He described it as “something really important” and purposely didn’t say much else, but he didn’t need to. First came the chorus, then Chance’s verse, then when the chorus came back around, we heard a familiar voice doing ad-libs. But that’s when the track was cut off.
For months, this was the only evidence of the song but later in the same year, J. Cole performed at UIC’s Spark In The Park show in Chicago and brought Chance out to an incredible reception. After a few Chance songs were performed, Cole looked at him and said “so, you wanna do this shit. I wanna do it too. Okay. We got some shit together, let’s try it out.”
Then the same song from earlier in the year, which has been temporarily named ‘Thotty’, started playing.
Chance ends his verse with the following lines:
“You helpless thing, wish she gave me more head and had way more self-esteem
But I wish she gave me way more head way more than I ever gave a fuck ‘ bout your self-esteem”
Cole’s verse contains the following lines:
“Your bitches at the bar, my bitches passed the bar
And this dick is a gift for that law degree”
These lyrics made no headlines in 2014 when the song was performed but if this record were put out today, though witty, still might be a problem. And that’s part of the reason we’ve never heard it.

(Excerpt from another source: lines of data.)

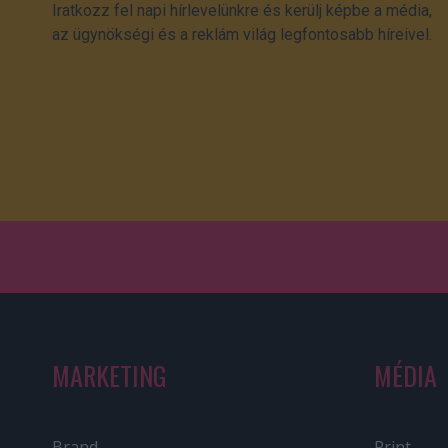
Iratkozz fel napi hírlevelünkre és kerülj képbe a média,
az ügynökségi és a reklám világ legfontosabb híreivel.
MARKETING
MÉDIA
Brand
Print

A couple of years ago in an interview, Chance said that despite how important the song was to him at the time, he didn’t have the same connection with it anymore, not liking how the lyrics represent women. Since then, the collaboration we’ve gotten from the pair is ‘Warm Enough’ from Surf, certainly a more mature offering representative of those sentiments. If this makes its way to us someday we’ll be grateful, but we can appreciate an artistic decision like this.